OptoSigma Europe SAS is contributing to the development of SuperCam, a remote sensing instrument for the NASA Mars 2020 mission to the red planet. Among other suppliers, OptoSigma has been selected to provide different optical elements, such as advanced beamsplitters for selecting specific wavelength ranges and directing them to the different sensors of the instrument.





The SuperCam is the result of a cooperation between teams led by the Los Alamos National Laboratory (LANL, New Mexico, US) and the Astrophysics and Planetology Research Institute (IRAP, Toulouse, France). IRAP and a consortium of six French laboratories will supply an optical and electronic unit plus spectrographs, to be mounted at the top of the rover mast. The Mars 2020 rover will be launched in July 2020 and will land 7 months later. Surface operations are scheduled to last until August 2023.

The instrument will use remote optical measurements and laser spectroscopy to determine fine-scale mineralogy, chemistry, and atomic and molecular composition of samples encountered on Mars. To enable these measurements, SuperCam is, in fact, many instruments in one.

For probing elemental composition, it integrates the remote Laser Induced Breakdown Spectroscopy (LIBS) capabilities of the highly successful ChemCam instrument included in the payload of the Curiosity rover currently exploring Mars. LIBS uses a 1064-nm laser to investigate targets up to 7 m distance from the rover.

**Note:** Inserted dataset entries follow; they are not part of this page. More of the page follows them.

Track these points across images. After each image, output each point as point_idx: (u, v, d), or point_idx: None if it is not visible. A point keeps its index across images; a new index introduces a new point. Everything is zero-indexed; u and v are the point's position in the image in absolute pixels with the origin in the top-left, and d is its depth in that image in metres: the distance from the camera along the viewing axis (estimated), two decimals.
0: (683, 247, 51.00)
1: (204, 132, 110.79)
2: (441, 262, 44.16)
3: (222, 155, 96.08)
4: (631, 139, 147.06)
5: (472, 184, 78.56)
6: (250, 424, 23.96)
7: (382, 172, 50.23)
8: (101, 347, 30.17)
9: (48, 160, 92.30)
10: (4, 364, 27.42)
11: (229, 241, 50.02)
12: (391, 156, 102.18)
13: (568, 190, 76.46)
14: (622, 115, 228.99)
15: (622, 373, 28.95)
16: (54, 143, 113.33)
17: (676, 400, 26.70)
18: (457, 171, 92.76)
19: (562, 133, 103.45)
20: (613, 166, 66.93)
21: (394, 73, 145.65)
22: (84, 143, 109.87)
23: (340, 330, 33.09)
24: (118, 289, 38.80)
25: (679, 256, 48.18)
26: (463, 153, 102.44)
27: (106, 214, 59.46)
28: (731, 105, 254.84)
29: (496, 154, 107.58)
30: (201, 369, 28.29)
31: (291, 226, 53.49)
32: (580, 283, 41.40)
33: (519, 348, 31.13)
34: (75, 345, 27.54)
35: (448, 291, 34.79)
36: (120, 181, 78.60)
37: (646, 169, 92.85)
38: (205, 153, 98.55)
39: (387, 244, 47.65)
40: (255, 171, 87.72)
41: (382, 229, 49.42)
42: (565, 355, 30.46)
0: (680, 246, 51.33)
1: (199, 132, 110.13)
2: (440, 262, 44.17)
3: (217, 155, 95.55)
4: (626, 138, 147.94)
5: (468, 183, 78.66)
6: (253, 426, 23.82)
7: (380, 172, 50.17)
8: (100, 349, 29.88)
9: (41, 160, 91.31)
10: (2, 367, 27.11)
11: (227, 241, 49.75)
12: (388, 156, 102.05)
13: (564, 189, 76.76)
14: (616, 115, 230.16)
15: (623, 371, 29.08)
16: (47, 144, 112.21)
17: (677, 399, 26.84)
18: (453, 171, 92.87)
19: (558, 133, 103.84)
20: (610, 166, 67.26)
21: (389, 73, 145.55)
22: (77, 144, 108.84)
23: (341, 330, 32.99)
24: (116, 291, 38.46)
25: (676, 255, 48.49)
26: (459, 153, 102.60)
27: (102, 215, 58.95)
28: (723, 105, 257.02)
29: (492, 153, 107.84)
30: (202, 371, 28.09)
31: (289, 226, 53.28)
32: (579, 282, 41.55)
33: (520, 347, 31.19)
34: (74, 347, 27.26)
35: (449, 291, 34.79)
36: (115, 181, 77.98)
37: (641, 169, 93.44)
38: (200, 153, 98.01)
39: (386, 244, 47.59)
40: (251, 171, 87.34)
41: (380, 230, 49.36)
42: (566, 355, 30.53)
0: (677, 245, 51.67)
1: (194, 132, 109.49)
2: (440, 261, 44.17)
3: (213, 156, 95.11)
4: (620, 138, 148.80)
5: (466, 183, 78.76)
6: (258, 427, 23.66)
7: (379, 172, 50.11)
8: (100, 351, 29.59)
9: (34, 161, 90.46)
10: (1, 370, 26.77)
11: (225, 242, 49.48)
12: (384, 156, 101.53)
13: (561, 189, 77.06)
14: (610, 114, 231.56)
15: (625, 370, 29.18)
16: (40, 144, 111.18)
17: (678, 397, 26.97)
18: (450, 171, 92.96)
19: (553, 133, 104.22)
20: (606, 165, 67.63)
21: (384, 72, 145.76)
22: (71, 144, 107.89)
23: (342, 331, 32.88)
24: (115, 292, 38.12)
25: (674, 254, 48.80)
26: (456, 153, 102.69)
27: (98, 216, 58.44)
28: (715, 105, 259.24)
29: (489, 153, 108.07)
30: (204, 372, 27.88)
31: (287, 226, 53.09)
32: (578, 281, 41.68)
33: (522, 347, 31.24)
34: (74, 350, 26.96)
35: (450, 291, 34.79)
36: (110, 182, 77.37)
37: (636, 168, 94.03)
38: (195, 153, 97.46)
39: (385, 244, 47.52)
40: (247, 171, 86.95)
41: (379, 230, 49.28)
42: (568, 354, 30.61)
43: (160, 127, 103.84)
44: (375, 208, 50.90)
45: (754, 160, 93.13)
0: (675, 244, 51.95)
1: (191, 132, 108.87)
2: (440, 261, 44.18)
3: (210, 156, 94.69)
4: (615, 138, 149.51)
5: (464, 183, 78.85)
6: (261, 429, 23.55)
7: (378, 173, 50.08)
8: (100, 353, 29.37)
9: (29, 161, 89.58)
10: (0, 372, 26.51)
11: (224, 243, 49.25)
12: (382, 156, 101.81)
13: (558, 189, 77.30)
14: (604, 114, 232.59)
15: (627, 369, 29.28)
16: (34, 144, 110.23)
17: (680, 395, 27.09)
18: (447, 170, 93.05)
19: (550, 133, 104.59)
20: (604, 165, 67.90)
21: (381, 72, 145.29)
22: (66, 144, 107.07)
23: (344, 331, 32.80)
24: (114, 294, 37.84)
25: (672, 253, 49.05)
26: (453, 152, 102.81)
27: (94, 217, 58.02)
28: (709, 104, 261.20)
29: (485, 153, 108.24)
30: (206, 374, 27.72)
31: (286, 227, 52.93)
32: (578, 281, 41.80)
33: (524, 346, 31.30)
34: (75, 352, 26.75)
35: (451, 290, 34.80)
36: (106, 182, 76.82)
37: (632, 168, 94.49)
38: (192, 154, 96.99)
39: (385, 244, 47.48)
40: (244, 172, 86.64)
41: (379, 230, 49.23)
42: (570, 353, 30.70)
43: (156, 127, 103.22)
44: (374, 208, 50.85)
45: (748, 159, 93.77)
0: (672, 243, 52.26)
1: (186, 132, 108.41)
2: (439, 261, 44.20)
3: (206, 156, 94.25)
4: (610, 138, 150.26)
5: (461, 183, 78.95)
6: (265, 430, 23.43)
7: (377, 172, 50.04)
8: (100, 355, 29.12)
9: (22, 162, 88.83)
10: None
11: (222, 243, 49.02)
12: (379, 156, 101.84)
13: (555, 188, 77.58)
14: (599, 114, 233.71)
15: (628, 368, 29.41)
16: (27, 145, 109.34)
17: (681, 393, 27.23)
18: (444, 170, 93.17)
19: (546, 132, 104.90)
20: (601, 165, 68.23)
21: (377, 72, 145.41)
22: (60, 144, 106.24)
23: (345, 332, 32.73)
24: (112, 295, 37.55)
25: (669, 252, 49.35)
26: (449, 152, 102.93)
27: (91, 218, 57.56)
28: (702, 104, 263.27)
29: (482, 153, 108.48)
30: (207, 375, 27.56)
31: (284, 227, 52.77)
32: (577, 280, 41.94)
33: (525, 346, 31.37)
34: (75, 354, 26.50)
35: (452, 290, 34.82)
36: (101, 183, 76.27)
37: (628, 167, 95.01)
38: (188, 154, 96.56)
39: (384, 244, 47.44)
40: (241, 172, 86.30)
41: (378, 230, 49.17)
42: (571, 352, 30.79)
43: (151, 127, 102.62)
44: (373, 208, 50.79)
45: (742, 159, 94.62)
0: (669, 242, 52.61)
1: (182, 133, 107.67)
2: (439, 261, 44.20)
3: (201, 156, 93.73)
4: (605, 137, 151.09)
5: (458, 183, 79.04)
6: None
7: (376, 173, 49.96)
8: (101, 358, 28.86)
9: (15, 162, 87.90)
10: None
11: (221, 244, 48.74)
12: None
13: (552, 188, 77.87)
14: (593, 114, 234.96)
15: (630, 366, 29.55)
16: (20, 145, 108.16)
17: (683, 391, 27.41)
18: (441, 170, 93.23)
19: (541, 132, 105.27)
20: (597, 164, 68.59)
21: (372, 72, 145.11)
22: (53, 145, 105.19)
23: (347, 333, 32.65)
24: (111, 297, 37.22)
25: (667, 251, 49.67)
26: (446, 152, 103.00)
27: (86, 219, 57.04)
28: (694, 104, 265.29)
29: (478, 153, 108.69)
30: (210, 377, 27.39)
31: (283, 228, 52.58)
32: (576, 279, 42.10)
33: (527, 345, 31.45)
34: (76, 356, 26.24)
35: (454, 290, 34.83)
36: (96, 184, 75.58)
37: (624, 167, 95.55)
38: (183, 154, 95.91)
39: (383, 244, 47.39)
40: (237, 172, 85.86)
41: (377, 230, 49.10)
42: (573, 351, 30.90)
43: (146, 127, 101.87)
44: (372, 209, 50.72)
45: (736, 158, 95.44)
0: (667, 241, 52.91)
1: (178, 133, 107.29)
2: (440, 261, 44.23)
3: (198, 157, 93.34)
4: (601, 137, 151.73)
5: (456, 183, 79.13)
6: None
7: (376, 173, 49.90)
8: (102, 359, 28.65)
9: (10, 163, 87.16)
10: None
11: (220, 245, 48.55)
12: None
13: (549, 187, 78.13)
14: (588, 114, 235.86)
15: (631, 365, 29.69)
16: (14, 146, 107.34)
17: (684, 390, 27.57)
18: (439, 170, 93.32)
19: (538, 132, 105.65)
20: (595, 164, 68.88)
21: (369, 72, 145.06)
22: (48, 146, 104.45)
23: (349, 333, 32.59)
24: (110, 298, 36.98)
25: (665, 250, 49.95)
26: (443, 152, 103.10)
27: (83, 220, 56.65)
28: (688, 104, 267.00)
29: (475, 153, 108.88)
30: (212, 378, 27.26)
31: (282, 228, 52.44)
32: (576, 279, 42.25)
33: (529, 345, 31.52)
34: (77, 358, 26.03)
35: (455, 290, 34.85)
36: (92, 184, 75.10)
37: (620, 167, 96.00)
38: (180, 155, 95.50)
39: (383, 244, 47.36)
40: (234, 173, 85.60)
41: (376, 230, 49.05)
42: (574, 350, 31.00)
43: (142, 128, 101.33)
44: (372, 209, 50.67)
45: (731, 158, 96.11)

SuperCam in addition performs Raman spectroscopy at 532 nm to investigate targets up to 12 m distance from the rover, Time-Resolved Fluorescence (TRF) spectroscopy, Visible and InfraRed (VISIR) reflectance spectroscopy (400 – 900 nm and 1.3 – 2.6 μm) to provide information about the mineralogy and molecular structure of probes from rocks on Mars. It will also be able to search directly for organic materials.

Further, SuperCam can acquire high-resolution images of samples with a remote color micro-imager (RMI). Measurements can be rapidly obtained without the need to position the rover or rover arm on a target. As demonstrated by ChemCam, the SuperCam laser can be used to “blast off” dust from surfaces at a distance enabling a better look at solid surfaces on Mars, without having to drive up to samples and perform manipulations with the rover arm or associated tools.